DOCUMENT TEXT:

........

Is Technology Adoption the Answer for Your Business Needs?

Rick Hyde: My name’s Rick Hyde, I’m the Vice President of Customer Success Management with aPriori. My job is to make our customer successful.

Leah Archibald: That sounds easy when you say it like that, but I bet it’s a bit more tricky. How do you start to map out what your goals are and how aPriori can help you solve them?

Rick Hyde: It starts with understanding your challenge. Every business has a challenge. It may be a cost challenge, maybe a sustainability challenge, or maybe it’s a quality challenge. Understanding what that challenge is can be the first step to determining whether your current technology supports your business needs, or whether adoption of new technology is the answer.

You need to match the functionality of your digital technology with the outcomes you’re trying to reach. At aPriori, we discuss this upfront, from the first onboarding conversation. That’s the only way we’ll reach customer satisfaction with the new system. We want to identify the biggest problem, attack that first, solve that problem with the right technology, and then move on to the next one.

Leah Archibald: Can you give me an example of a customer who had a specific problem and how you went about solving that?

Rick Hyde: We have a customer that’s in the home products business. One of the things that they were looking at was competitiveness. They were not priced competitively in relation to their competition, so they needed to lower their cost to come in at a lower price point. This is a perfect example of a business need that could be solved by adopting digital technology. For this customer, they used aPriori to evaluate all of their current products, understand where they were overpaying, and streamline conversations their suppliers. As a result of these initiatives, they were able to pull two and a half million dollars out of their business in a year.

Leah Archibald: When you’ve determined a customer’s biggest challenge what is the next step? How do you go help them go from their pain point to the point of ultimate success?

Business Process Steps to Get to End User Success with Digital Technology

Rick Hyde: The first step is quantifying that problem. How big is it? What are we trying to do?

........

LISTED ENTRIES:
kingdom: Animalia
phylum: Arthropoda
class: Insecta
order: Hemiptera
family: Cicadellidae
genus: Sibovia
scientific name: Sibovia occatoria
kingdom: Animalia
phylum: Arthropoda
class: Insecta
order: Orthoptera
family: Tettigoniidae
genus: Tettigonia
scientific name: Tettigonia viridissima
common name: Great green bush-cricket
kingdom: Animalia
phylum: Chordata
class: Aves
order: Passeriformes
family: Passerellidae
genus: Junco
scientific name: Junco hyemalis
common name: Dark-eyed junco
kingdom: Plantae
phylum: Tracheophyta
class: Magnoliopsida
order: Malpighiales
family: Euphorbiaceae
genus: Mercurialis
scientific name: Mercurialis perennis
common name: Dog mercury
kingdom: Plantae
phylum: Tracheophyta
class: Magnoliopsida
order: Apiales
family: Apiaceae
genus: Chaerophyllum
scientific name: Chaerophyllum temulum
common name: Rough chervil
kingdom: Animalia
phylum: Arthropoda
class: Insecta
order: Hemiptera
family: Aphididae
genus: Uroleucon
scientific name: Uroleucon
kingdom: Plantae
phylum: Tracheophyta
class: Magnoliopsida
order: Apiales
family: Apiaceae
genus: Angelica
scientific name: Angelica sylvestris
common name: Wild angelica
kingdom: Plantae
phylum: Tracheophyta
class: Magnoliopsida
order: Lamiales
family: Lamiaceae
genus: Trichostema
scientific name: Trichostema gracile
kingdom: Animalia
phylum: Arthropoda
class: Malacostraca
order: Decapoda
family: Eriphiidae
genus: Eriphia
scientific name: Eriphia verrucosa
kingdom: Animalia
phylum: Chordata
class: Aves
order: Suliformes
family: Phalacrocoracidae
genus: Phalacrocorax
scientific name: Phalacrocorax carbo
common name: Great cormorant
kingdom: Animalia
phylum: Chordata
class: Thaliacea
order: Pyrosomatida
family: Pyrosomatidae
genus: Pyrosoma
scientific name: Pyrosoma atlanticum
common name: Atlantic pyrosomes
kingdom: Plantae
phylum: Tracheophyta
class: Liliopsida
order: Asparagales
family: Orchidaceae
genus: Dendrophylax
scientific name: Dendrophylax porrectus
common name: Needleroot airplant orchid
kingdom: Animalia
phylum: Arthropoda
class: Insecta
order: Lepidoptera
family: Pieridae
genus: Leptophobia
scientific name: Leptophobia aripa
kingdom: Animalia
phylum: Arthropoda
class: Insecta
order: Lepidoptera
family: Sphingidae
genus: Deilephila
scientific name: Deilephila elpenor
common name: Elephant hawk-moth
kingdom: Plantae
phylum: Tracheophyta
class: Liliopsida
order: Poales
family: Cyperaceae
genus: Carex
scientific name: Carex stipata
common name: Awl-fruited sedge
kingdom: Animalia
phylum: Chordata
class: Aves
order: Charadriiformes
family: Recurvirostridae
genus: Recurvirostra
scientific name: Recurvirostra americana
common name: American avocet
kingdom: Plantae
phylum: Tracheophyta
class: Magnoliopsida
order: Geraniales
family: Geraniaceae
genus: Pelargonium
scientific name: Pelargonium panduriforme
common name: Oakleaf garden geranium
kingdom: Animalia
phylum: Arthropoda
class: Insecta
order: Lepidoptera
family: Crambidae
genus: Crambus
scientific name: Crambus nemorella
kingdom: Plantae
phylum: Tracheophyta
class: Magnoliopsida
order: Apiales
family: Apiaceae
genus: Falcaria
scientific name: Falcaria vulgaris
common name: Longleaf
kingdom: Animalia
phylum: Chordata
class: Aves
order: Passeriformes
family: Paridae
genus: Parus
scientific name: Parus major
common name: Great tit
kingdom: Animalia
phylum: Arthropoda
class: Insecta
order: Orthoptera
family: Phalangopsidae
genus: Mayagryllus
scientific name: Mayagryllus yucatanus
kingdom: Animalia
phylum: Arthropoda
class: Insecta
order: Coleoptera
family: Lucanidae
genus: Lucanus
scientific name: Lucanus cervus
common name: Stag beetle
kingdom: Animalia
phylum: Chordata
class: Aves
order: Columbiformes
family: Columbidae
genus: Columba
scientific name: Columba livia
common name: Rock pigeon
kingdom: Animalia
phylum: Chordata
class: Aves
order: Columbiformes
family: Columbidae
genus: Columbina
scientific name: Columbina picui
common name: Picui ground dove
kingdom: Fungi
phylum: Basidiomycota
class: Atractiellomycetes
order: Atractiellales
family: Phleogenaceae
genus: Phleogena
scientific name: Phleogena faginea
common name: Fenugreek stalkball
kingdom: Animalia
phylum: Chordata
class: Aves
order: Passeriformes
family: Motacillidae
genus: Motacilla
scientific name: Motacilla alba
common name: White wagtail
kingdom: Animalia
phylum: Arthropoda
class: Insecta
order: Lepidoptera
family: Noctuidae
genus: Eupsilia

........

REQUIRED ACTIONS:
1. List every kind of business challenge that Rick Hyde names in the technology adoption interview.
2. Please reproduce everything from "Leah Archibald: Can" down to "business in a year." in the technology adoption interview.
The data comes from a separate source, not from the technology adoption interview.

CORRECT ANSWERS:
1.
- Cost challenge
- Sustainability challenge
- Quality challenge

2.
Leah Archibald: Can you give me an example of a customer who had a specific problem and how you went about solving that?

Rick Hyde: We have a customer that’s in the home products business. One of the things that they were looking at was competitiveness. They were not priced competitively in relation to their competition, so they needed to lower their cost to come in at a lower price point. This is a perfect example of a business need that could be solved by adopting digital technology. For this customer, they used aPriori to evaluate all of their current products, understand where they were overpaying, and streamline conversations their suppliers. As a result of these initiatives, they were able to pull two and a half million dollars out of their business in a year.